RECORDS FOR THIS EXERCISE
=== Begin Enclosure ===
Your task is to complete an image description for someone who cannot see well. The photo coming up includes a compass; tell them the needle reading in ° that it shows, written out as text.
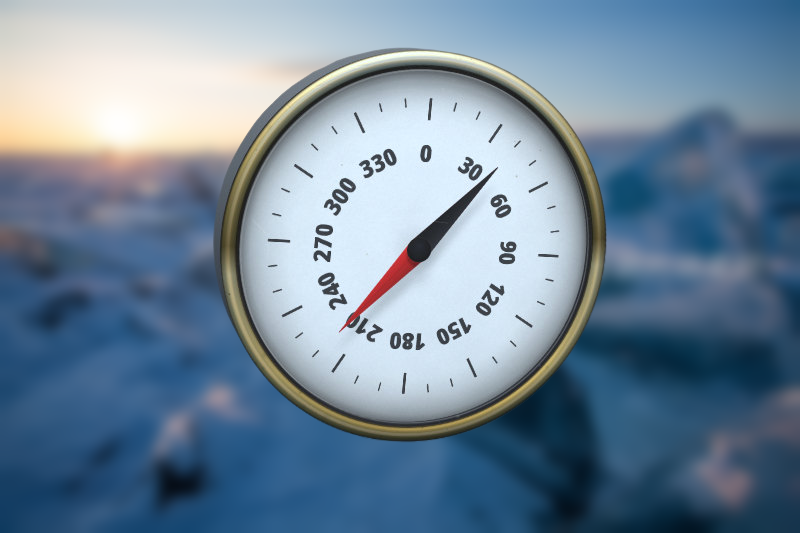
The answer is 220 °
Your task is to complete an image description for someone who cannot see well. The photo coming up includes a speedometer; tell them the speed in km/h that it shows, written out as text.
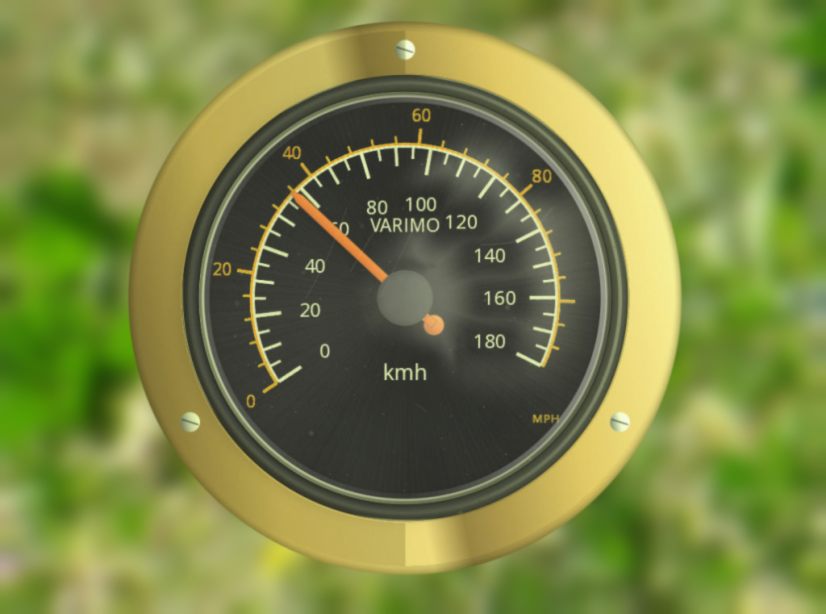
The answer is 57.5 km/h
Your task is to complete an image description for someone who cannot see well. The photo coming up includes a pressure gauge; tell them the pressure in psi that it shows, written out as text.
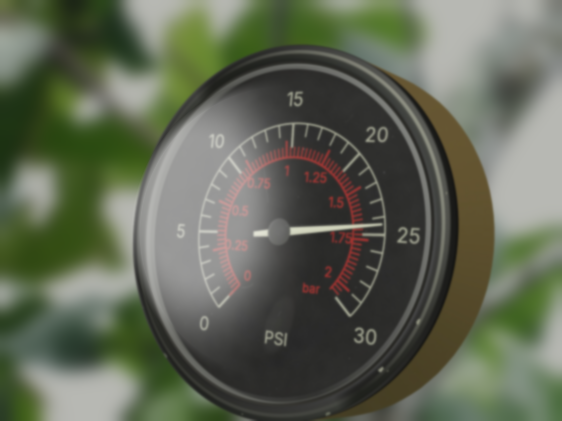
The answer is 24.5 psi
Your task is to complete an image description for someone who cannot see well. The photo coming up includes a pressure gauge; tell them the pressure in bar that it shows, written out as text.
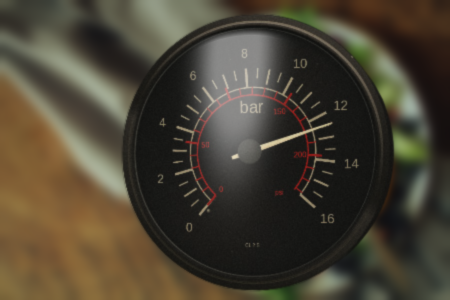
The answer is 12.5 bar
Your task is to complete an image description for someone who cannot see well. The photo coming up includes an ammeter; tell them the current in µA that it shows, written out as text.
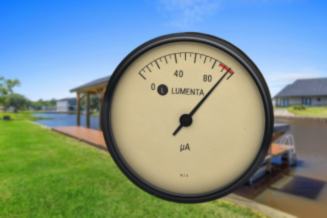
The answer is 95 µA
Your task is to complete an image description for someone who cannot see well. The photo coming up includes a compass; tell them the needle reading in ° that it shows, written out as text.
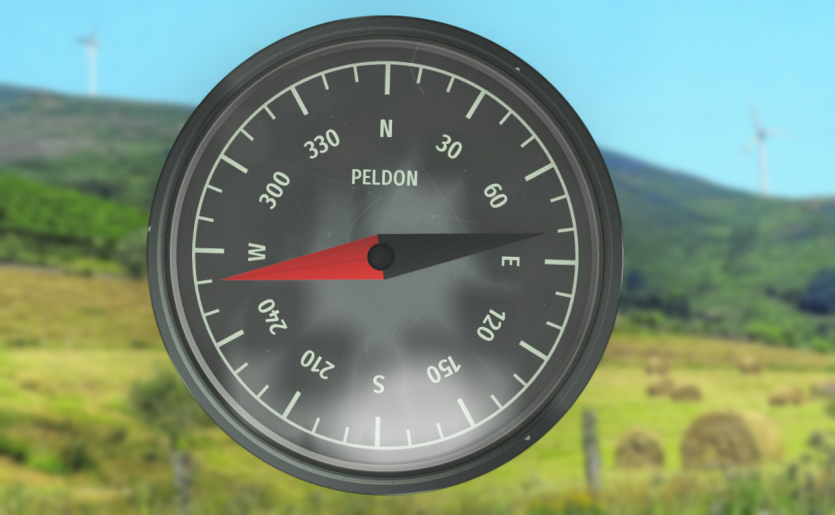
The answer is 260 °
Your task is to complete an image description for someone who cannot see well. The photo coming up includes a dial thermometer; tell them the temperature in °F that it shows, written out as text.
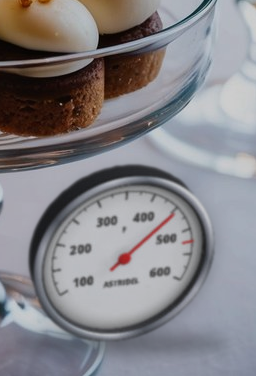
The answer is 450 °F
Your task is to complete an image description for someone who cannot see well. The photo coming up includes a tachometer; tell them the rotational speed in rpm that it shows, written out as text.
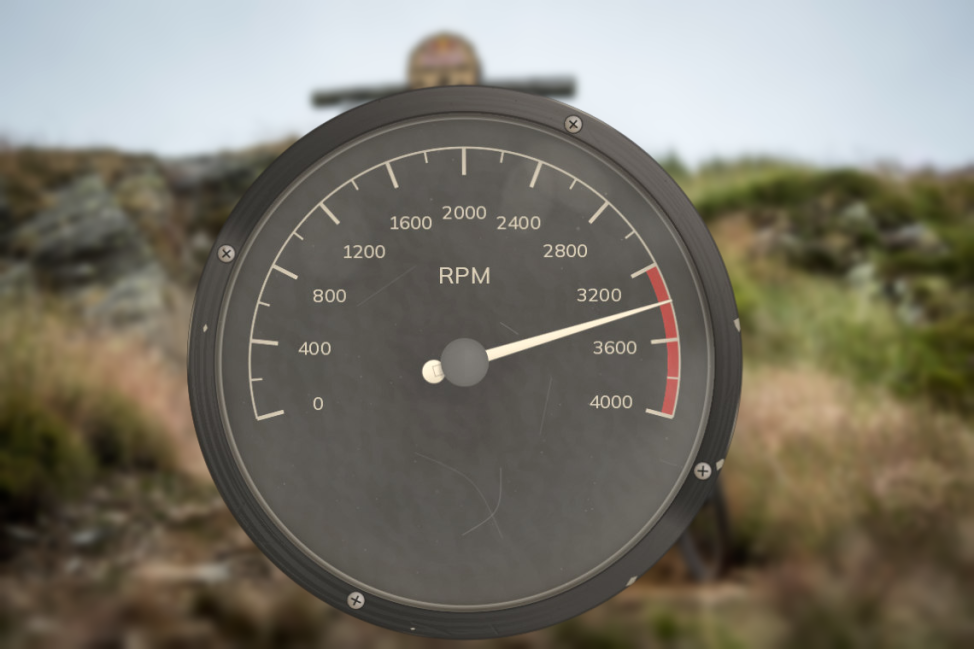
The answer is 3400 rpm
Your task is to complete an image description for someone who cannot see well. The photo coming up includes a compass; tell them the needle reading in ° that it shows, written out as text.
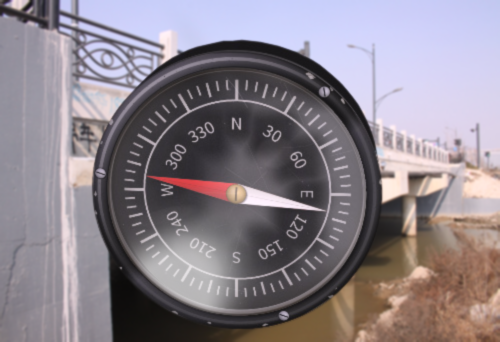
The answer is 280 °
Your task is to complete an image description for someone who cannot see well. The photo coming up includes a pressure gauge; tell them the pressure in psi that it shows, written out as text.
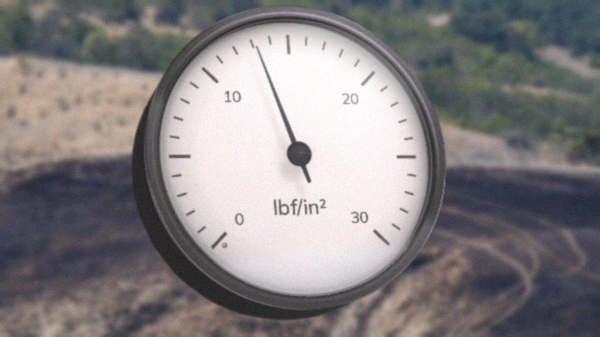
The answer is 13 psi
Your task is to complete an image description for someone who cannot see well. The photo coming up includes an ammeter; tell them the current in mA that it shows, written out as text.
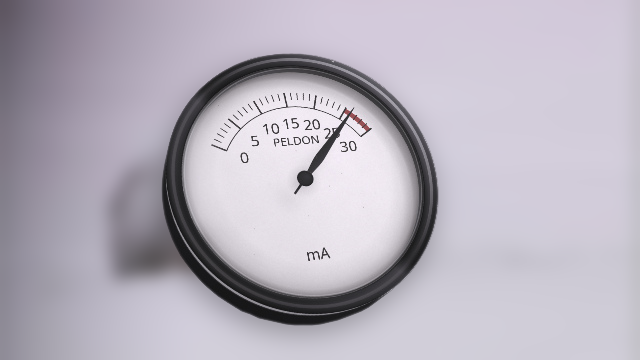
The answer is 26 mA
=== End Enclosure ===
TASK
Reproduce the listing from its first line through the line containing "The answer is 57.5 km/h", with "speedometer" changed to "speed indicator" and all other text left unchanged. Omit the pictures from your answer.

OUTPUT OF THE TASK
Your task is to complete an image description for someone who cannot see well. The photo coming up includes a compass; tell them the needle reading in ° that it shows, written out as text.
The answer is 220 °
Your task is to complete an image description for someone who cannot see well. The photo coming up includes a speed indicator; tell them the speed in km/h that it shows, written out as text.
The answer is 57.5 km/h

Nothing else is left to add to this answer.